The clown who died on Christmas Eve

Eleanor Lybeck and Rosie Lavan have created a one-woman show, Wild Laughter, to tell tell the story of their great grandfather, a stage clown

A scene from Wild Laughter. Photograph: Claire Haigh
A scene from Wild Laughter. Photograph: Claire Haigh

We think of Wild Laughter very much as a winter’s tale. Our paternal great grandfather Albert James was, after all, the clown who died on Christmas Eve. For us, it’s that fact more than any other that touches his biography with a kind of magic.

Albert is a relatively recent discovery. Our father left in 1993, when we were nine and five. We knew that there was something unusual and exciting about the life of his grandfather, and we knew this from things that our mother had held back, carefully preserved in the attic of our childhood home in Devon: from the trunk in which he had shipped his possessions around the world while touring as a principal actor and stage manager of the D’Oyly Carte Opera Company; from the clasp of an opera cloak he once sported; from a black leather Aspreys wallet stamped in gold with the initials AJ.

Later, we found that Albert had another guardian, Melvyn Tarran. An avid collector of Gilbert & Sullivan memorabilia, Tarran made our great grandfather’s world even more real for us in the things he owns: in articles which claim Albert was better than George Grossmith in the role of The Mikado’s KoKo; in 10ft high publicity posters displaying Albert in pastel as the star of the show; in letters dated December 1911 to our infant grandfather Noel Albert Charles James days before his third birthday on Christmas Eve – letters whose affections on reflection are so poignant, since we read them in the knowledge that Noel and his mother Annie would lose Albert two years later on that very same day.
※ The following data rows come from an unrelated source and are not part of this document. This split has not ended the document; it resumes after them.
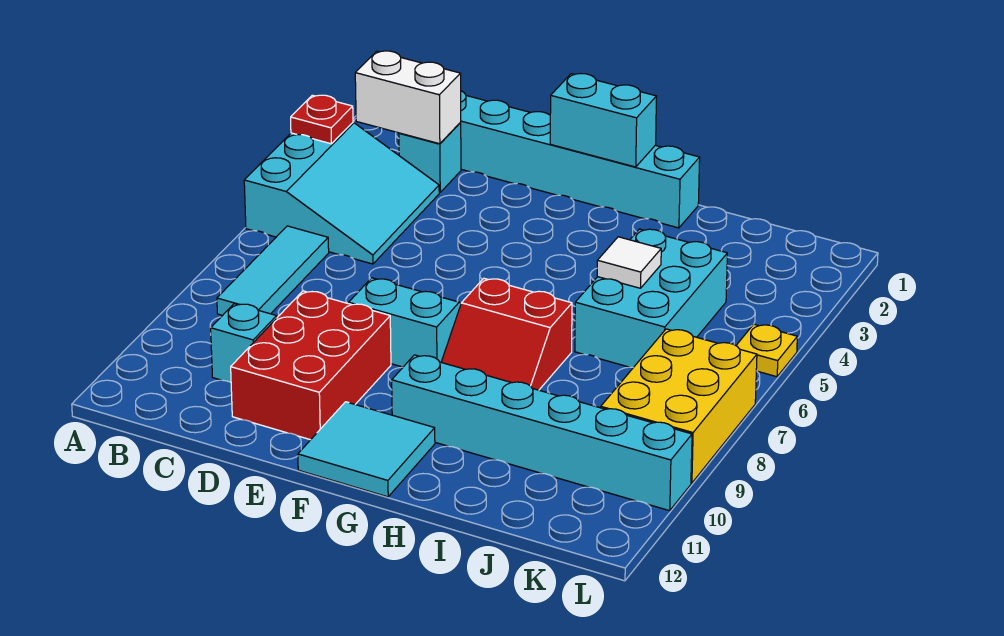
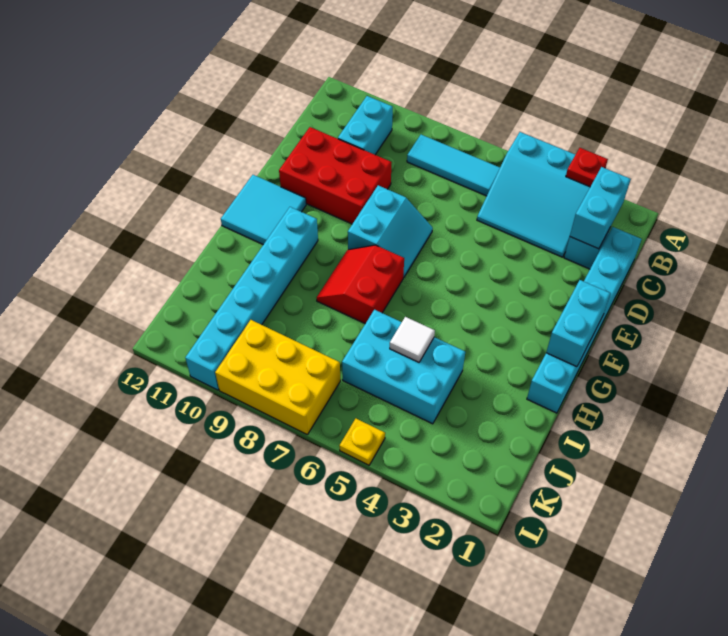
white brick B2:C2 level 2 -> cyan brick B2:C2 level 2
cyan brick C10 level 1 -> cyan brick B10:C10 level 1

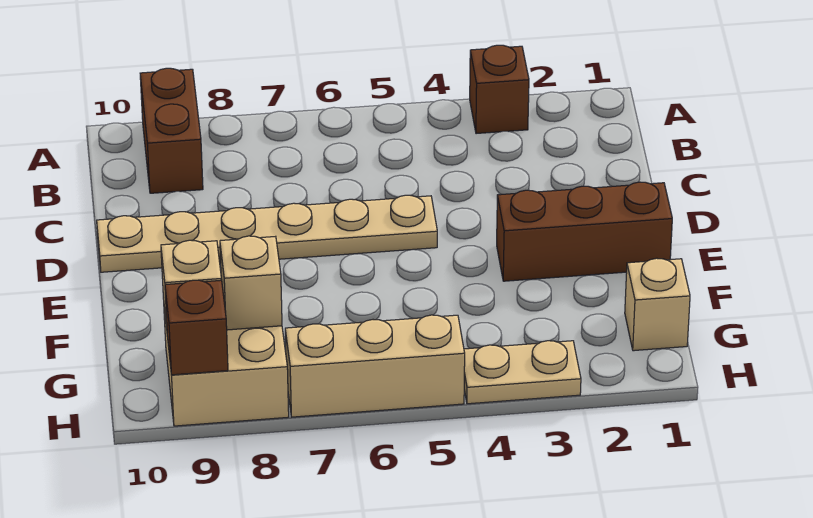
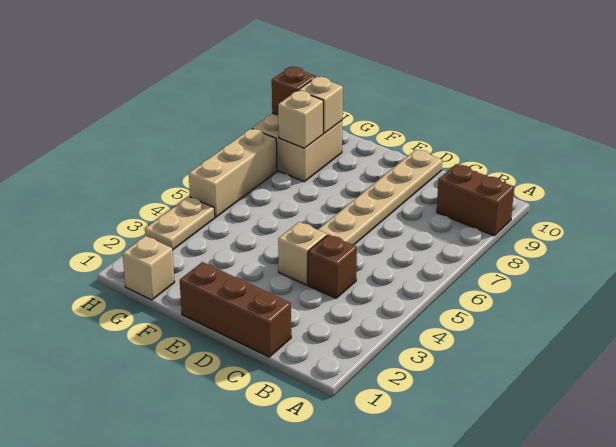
brown brick A3 level 1 -> brown brick C4 level 1
none -> tan brick D4 level 1
brown brick E1:E3 level 1 -> brown brick C1:E1 level 1

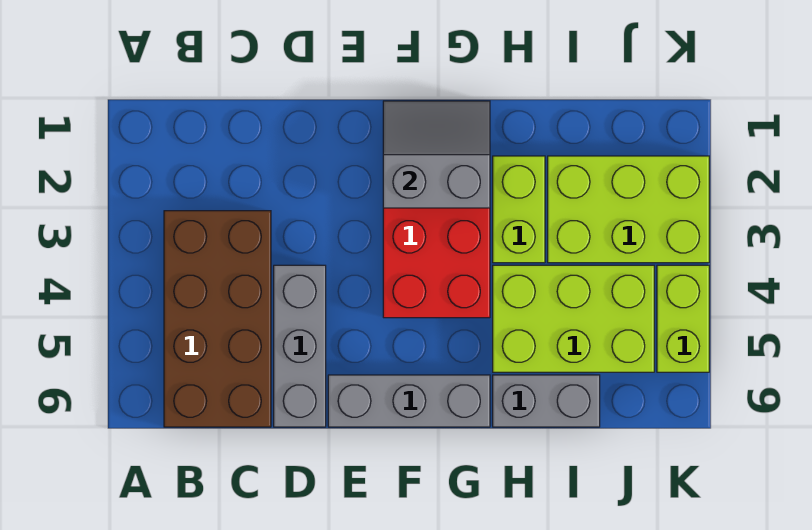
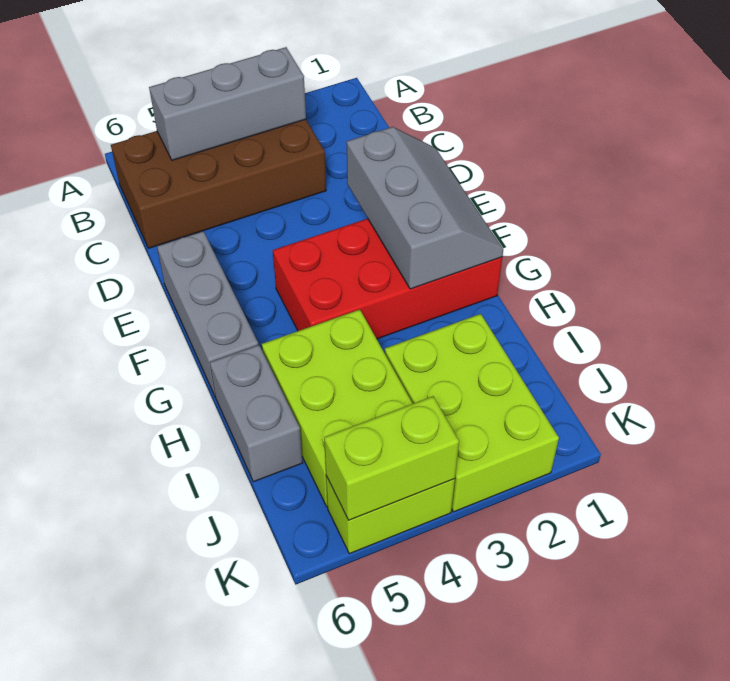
grey brick D4:D6 level 1 -> grey brick B3:B5 level 2
grey slope F1:G2 level 2 top 2 -> grey slope E1:G2 level 2 top 2
lime brick H2:H3 level 1 -> lime brick K4:K5 level 2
A rehearsal shot of Wild Laughter. Photograph: Santhy Balachandran
A rehearsal shot of Wild Laughter. Photograph: Santhy Balachandran

We continue to recover Albert’s extraordinary biography in public records and published reviews. We know he shared London’s theatre land with the likes of Oscar Wilde and Ellen Terry. We know that once, in the autumn of 1891, he performed before US President Benjamin Harrison at Albaugh’s Opera House, Washington DC. We know that when the D’Oyly Carte played the Gaiety, they proved so successful that people could be heard singing Sullivan’s tunes in the streets of Dublin for weeks afterwards.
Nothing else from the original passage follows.